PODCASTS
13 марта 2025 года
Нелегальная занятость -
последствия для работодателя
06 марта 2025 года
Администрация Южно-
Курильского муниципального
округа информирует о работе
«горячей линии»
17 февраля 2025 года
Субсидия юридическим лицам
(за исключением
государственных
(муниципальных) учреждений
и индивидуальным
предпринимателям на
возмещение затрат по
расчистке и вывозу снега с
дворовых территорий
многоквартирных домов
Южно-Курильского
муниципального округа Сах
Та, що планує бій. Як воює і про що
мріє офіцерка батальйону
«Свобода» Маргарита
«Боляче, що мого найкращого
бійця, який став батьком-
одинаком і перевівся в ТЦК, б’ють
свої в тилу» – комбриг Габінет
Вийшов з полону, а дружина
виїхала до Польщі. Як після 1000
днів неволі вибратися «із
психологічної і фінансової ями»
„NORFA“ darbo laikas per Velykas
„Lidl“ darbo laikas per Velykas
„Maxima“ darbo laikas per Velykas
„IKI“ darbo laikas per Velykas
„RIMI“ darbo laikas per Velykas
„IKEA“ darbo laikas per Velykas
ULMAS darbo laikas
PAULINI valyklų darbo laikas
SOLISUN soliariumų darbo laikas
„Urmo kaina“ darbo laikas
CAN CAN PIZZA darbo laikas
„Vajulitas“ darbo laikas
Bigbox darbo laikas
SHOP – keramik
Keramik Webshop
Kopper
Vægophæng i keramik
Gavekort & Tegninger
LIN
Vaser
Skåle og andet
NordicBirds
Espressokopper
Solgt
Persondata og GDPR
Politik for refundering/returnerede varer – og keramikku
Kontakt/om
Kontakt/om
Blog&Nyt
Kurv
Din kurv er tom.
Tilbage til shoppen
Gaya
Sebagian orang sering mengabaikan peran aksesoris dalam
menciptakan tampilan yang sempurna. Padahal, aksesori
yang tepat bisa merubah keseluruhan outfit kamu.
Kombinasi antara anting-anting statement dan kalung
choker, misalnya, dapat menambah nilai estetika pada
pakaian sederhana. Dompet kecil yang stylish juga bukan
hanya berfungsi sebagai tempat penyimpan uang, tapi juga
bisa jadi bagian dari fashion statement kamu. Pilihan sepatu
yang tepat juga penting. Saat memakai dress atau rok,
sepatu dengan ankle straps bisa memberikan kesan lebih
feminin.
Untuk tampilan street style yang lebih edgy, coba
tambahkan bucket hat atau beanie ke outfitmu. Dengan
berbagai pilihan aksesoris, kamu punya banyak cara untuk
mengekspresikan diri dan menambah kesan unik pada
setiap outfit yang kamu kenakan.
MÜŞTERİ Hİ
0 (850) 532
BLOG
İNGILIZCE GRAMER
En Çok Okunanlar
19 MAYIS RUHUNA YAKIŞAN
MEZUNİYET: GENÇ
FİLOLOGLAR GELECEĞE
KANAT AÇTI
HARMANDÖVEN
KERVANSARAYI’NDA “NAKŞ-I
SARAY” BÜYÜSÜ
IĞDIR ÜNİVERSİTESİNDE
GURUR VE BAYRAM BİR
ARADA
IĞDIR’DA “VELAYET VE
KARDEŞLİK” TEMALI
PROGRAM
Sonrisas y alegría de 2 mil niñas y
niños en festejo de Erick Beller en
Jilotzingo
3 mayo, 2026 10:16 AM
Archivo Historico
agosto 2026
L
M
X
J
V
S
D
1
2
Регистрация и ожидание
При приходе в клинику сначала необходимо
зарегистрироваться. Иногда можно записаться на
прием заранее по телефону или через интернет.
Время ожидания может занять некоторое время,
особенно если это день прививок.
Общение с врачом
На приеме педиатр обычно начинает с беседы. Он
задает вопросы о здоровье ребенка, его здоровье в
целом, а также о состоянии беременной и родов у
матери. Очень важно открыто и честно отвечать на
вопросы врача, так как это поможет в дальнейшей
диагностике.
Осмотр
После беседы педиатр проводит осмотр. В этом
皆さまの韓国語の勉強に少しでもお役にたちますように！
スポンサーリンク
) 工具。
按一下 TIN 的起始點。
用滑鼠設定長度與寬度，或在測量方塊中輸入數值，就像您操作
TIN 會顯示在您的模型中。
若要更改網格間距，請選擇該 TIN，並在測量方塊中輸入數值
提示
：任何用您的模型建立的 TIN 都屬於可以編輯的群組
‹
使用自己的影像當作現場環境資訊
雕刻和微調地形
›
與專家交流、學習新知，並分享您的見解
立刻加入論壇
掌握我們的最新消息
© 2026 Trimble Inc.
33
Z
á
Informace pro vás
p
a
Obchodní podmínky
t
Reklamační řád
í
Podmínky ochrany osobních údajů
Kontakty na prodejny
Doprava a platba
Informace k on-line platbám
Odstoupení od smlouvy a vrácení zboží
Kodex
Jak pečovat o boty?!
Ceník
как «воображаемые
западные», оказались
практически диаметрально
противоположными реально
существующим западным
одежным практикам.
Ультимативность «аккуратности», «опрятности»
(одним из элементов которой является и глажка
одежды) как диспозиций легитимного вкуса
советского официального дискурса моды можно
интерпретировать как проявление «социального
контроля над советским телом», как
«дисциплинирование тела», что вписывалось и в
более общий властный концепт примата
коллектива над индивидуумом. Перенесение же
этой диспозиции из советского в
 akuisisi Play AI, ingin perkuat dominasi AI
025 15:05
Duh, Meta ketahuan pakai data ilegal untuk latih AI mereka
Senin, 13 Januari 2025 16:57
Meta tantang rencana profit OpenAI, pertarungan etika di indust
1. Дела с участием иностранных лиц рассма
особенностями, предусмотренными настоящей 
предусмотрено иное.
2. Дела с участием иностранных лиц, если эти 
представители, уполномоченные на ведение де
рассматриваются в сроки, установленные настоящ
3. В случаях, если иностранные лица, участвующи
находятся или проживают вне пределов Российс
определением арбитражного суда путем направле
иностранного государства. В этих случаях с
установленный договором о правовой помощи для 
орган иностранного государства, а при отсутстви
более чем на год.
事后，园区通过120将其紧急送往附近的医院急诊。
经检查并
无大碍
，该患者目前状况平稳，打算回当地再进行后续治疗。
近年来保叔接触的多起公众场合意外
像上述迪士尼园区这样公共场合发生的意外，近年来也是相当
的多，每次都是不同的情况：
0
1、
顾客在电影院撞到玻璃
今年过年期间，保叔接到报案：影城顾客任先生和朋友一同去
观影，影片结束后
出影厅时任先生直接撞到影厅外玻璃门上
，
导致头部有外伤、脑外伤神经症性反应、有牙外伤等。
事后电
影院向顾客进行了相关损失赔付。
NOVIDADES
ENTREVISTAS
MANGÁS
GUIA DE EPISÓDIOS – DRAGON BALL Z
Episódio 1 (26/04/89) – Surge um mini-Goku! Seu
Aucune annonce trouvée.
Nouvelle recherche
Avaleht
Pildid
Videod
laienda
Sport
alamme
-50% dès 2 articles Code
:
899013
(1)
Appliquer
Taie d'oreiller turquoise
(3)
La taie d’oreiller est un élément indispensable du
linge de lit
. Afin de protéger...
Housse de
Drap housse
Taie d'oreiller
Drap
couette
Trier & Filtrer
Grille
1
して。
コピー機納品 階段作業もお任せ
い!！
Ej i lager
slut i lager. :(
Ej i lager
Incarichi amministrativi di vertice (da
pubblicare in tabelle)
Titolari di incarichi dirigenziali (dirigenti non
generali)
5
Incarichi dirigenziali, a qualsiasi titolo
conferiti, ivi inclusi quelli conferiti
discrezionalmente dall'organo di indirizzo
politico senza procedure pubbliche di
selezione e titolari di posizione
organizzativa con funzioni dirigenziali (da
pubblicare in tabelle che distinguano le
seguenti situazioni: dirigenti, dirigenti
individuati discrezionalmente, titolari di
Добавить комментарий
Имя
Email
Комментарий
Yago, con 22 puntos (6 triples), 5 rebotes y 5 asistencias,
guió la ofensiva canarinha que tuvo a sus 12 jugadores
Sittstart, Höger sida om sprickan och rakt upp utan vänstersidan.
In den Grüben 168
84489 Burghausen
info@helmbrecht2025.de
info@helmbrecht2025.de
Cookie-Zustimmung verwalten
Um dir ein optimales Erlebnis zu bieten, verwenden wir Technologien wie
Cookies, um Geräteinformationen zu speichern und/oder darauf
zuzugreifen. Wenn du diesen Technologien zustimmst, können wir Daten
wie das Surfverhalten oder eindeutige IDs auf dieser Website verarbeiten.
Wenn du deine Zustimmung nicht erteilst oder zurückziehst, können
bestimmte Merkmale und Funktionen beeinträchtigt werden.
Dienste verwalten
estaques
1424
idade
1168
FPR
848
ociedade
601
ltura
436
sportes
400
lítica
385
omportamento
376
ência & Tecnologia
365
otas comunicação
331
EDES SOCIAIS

HOW TO COMPLETE THIS TASK:
Copy the records from their first line through the line containing "SHOP – keramik", changing every "darbo laikas" to "darbo valandos" and leaving all else as it stands.

RESPONSE AREA:
PODCASTS
13 марта 2025 года
Нелегальная занятость -
последствия для работодателя
06 марта 2025 года
Администрация Южно-
Курильского муниципального
округа информирует о работе
«горячей линии»
17 февраля 2025 года
Субсидия юридическим лицам
(за исключением
государственных
(муниципальных) учреждений
и индивидуальным
предпринимателям на
возмещение затрат по
расчистке и вывозу снега с
дворовых территорий
многоквартирных домов
Южно-Курильского
муниципального округа Сах
Та, що планує бій. Як воює і про що
мріє офіцерка батальйону
«Свобода» Маргарита
«Боляче, що мого найкращого
бійця, який став батьком-
одинаком і перевівся в ТЦК, б’ють
свої в тилу» – комбриг Габінет
Вийшов з полону, а дружина
виїхала до Польщі. Як після 1000
днів неволі вибратися «із
психологічної і фінансової ями»
„NORFA“ darbo valandos per Velykas
„Lidl“ darbo valandos per Velykas
„Maxima“ darbo valandos per Velykas
„IKI“ darbo valandos per Velykas
„RIMI“ darbo valandos per Velykas
„IKEA“ darbo valandos per Velykas
ULMAS darbo valandos
PAULINI valyklų darbo valandos
SOLISUN soliariumų darbo valandos
„Urmo kaina“ darbo valandos
CAN CAN PIZZA darbo valandos
„Vajulitas“ darbo valandos
Bigbox darbo valandos
SHOP – keramik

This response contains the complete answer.